Religious boobies

A nice pair

Inside the Vatican is not a humor magazine—at least, not intentionally. Sometimes, however, they just can't help it. The February 2010 issue is out and it immediately provides some light entertainment, beginning with the first letter in its correspondence section:

BENEDICT AND ECOLOGY

As a Catholic and an American I am appalled at the public pronouncements made by the Pope regarding global environmental issues. I would hope that the Vatican would start focusing on the spiritual rather than the political world.

On those issues, the Pope does not speak for me nor should he. As an American I do not agree with our president's socialistic/fascist approach to global environmental problems that appear to be a cover for something else.

M. Shirrel
California, USA
harpy831@[redacted].com
Was it an unconscious act of “truth in labeling” when the conspiracy-fearing Ms. Shirrel chose her e-mail handle? Was she aware of its pagan origins in Greek mythology? (Of course, that's a trait shared by several aspects of Christianity.)

The fun continues on the facing page, where the editorial staff found it necessary to provide Inside the Vatican's readership with an apology for the excesses of the December issue:
Special Note: We would like to apologize to our readers for using an image on the cover of our Christmas issue (December
2009), which depicted the Virgin Mary in the stable at Bethlehem in a way a number of our readers found offensive. We will be more careful in the future about including anything of this type in the magazine. —The Editor
An “offensive” depiction of the virgin mother?

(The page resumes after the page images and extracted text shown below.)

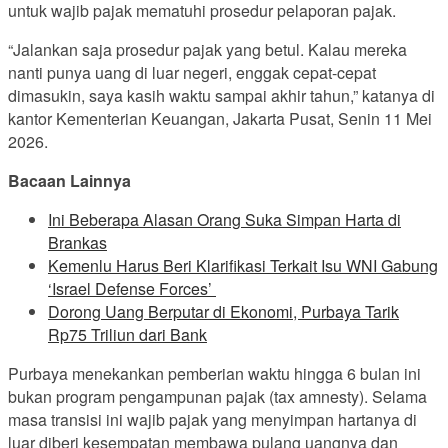
untuk wajib pajak mematuhi prosedur pelaporan pajak.
“Jalankan saja prosedur pajak yang betul. Kalau mereka
nanti punya uang di luar negeri, enggak cepat-cepat
dimasukin, saya kasih waktu sampai akhir tahun,” katanya di
kantor Kementerian Keuangan, Jakarta Pusat, Senin 11 Mei
2026.
Bacaan Lainnya
Ini Beberapa Alasan Orang Suka Simpan Harta di
Brankas
Kemenlu Harus Beri Klarifikasi Terkait Isu WNI Gabung
‘Israel Defense Forces’
Dorong Uang Berputar di Ekonomi, Purbaya Tarik
Rp75 Triliun dari Bank
Purbaya menekankan pemberian waktu hingga 6 bulan ini
bukan program pengampunan pajak (tax amnesty). Selama
masa transisi ini wajib pajak yang menyimpan hartanya di
luar diberi kesempatan membawa pulang uangnya dan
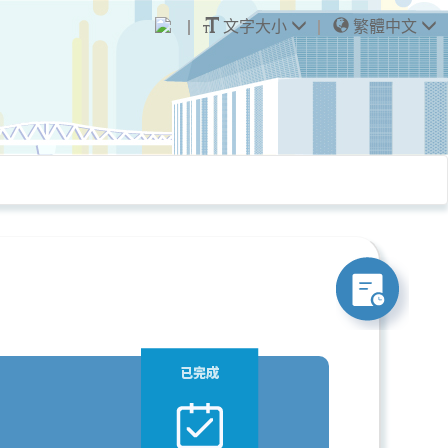
文字大小
繁體中文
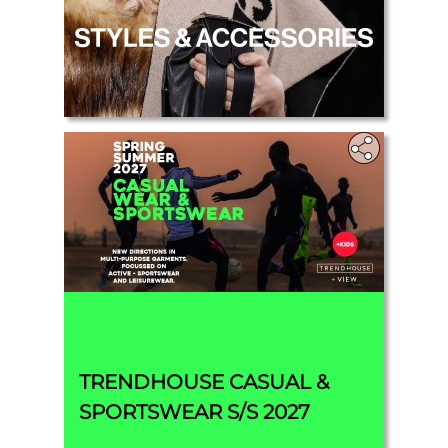
.
TRENDHOUSE CASUAL &
SPORTSWEAR S/S 2027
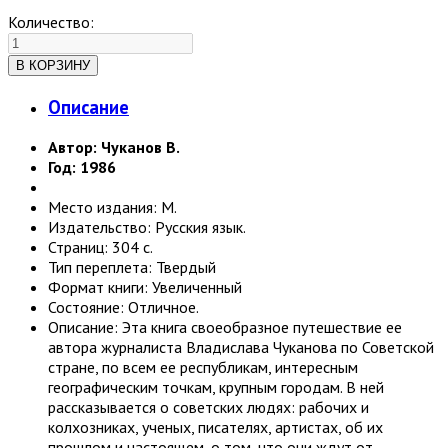
Количество:
Описание
Автор: Чуканов В.
Год: 1986
Место издания: М.
Издательство: Русския язык.
Страниц: 304 с.
Тип переплета: Твердый
Формат книги: Увеличенный
Состояние: Отличное.
Описание: Эта книга своеобразное путешествие ее
автора журналиста Владислава Чуканова по Советской
стране, по всем ее республикам, интересным
географическим точкам, крупным городам. В ней
рассказывается о советских людях: рабочих и
колхозниках, ученых, писателях, артистах, об их
прошлом и настоящем, о том, что они ждут от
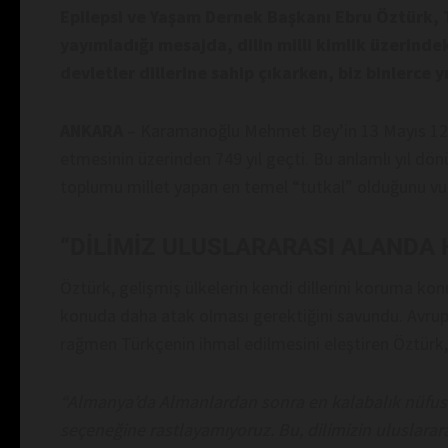
Epilepsi ve Yaşam Dernek Başkanı Ebru Öztürk, Tür
yayımladığı mesajda, dilin milli kimlik üzerinde
devletler dillerine sahip çıkarken, biz binlerce 
ANKARA
– Karamanoğlu Mehmet Bey’in 13 Mayıs 1277 
etmesinin üzerinden 749 yıl geçti. Bu anlamlı yıl dön
toplumu millet yapan en temel “tutkal” olduğunu vu
“DİLİMİZ ULUSLARARASI ALANDA H
Öztürk, gelişmiş ülkelerin kendi dillerini koruma ko
konuda daha atak olması gerektiğini savundu. Avrupa
rağmen Türkçenin ihmal edilmesini eleştiren Öztürk, ş
“Almanya’da Almanlardan sonra en kalabalık nüfus
seçeneğine rastlayamıyoruz. Bu, dilimizin uluslararas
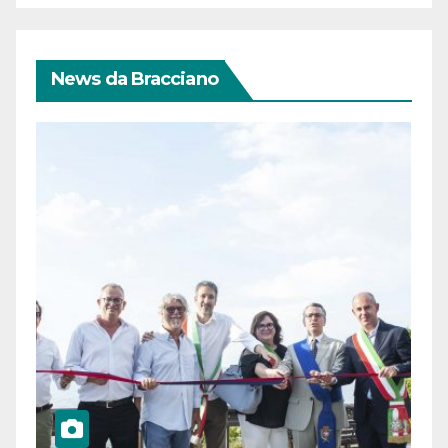
News da Bracciano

On the cover of a staid religious magazine?

Surely someone in the publication's art department must have evaded editorial supervision and slipped in something shocking. While the chosen artwork is a rather conventional mother-and-child nativity scene—with what my art history professor used to call the “standard glow-in-the-dark Christ child”—it apparently reminded too many of the devout Catholic readers that Jesus was not a bottle baby.


I'm sure that you must be as shocked as I am! No wonder an apology was necessary. I suggest that next Christmas Inside the Vatican play it safe by avoiding the kitschy devotional work of no-name artists and choosing a classic work by a famed Renaissance genius like Leonardo da Vinci. For example, there is Leonardo's justly famous “Boob and Winkie.” One can just imagine the flood of appreciative letters from readers.